» Problem statement
Please gather each line of the material below containing the word "that", treating uppercase and lowercase as different.

» Dataset content
+--

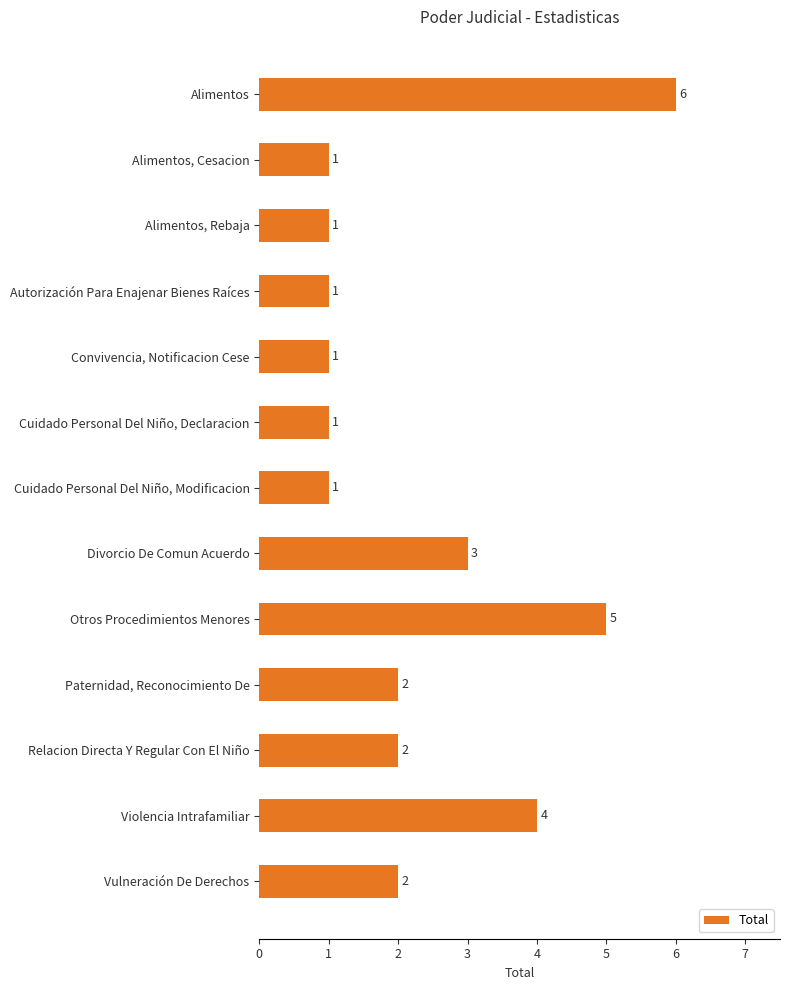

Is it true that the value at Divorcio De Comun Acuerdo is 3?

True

+--

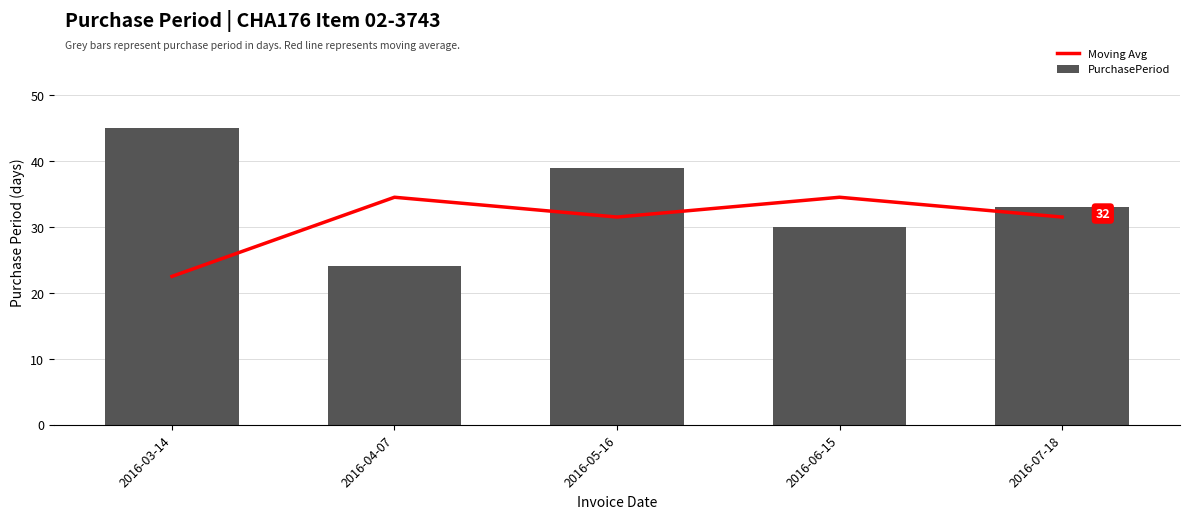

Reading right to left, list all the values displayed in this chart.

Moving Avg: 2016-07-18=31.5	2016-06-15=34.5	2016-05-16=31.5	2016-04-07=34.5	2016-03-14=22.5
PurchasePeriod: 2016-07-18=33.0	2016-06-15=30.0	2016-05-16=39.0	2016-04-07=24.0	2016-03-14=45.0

+--

» Response area
Is it true that the value at Divorcio De Comun Acuerdo is 3?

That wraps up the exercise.